*** EXERCISE DATA

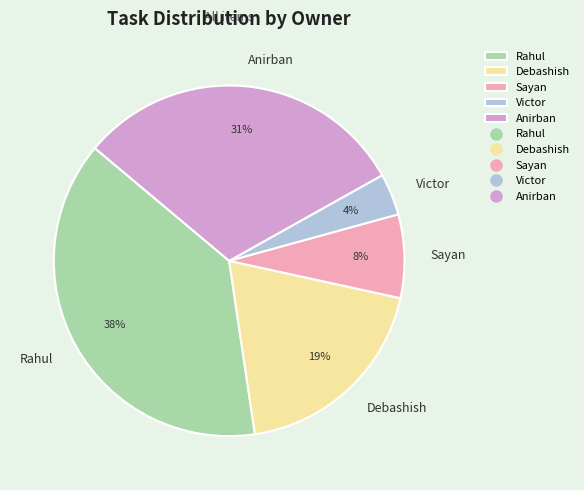

How many segments does this pie chart have?

5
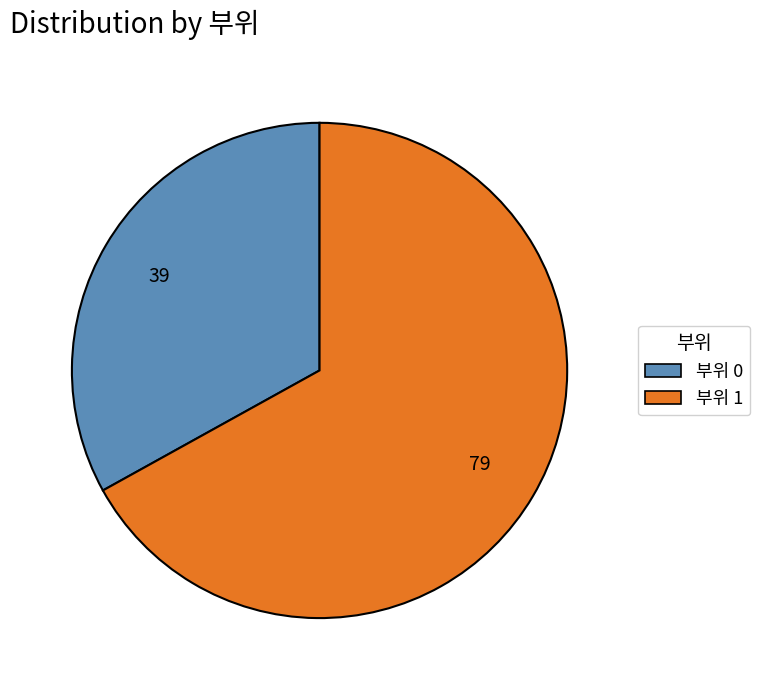

Does any single category account for the majority?

Yes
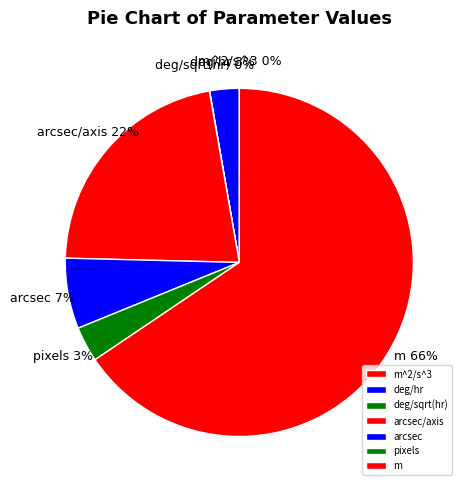

Which slice represents more than half of the pie?

m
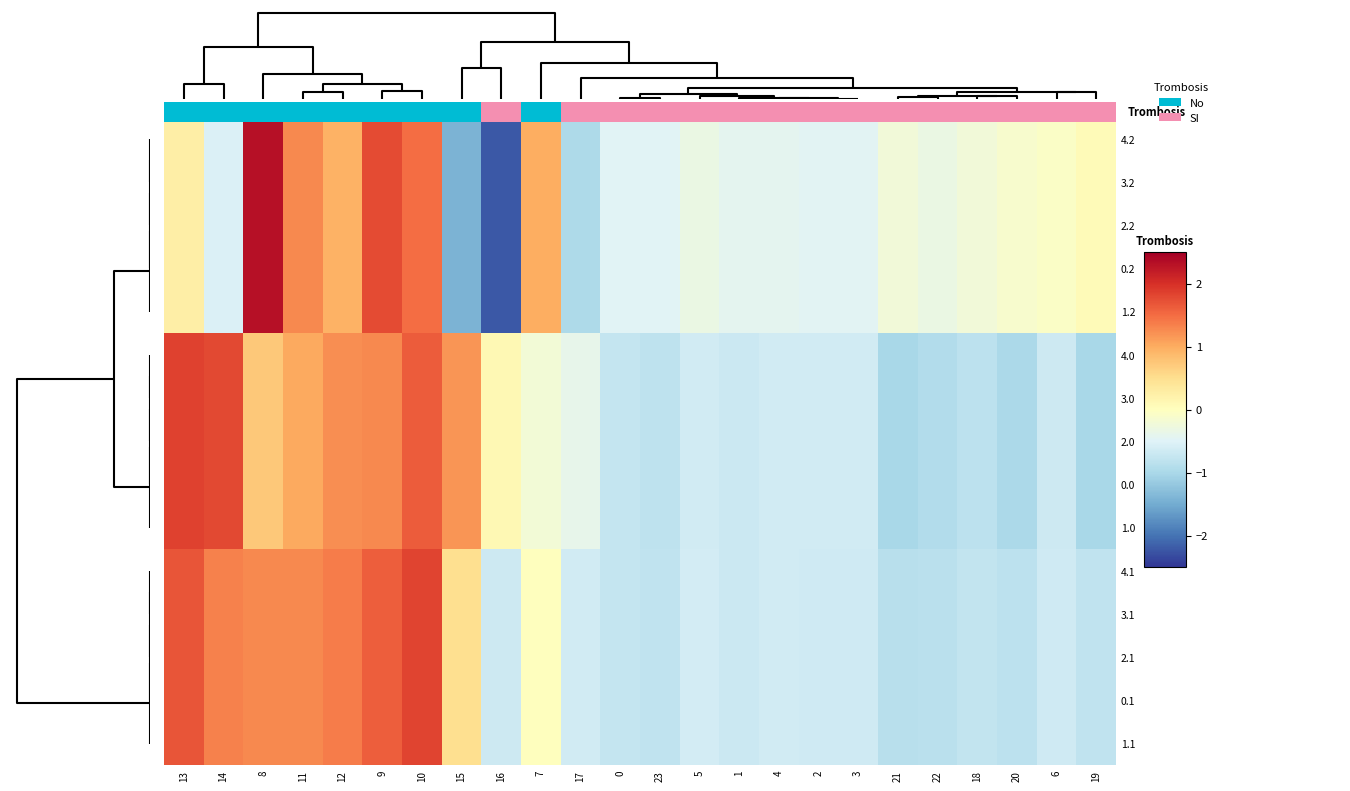

The value of 0.0 at 3 is -0.8. True or false?

False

******

_PROBLEM TO WORK ON_
Count the lines in the material above that contain the string "Which", with case counting. Reply with only the number.

_SOLUTION FOR THIS PROBLEM_
1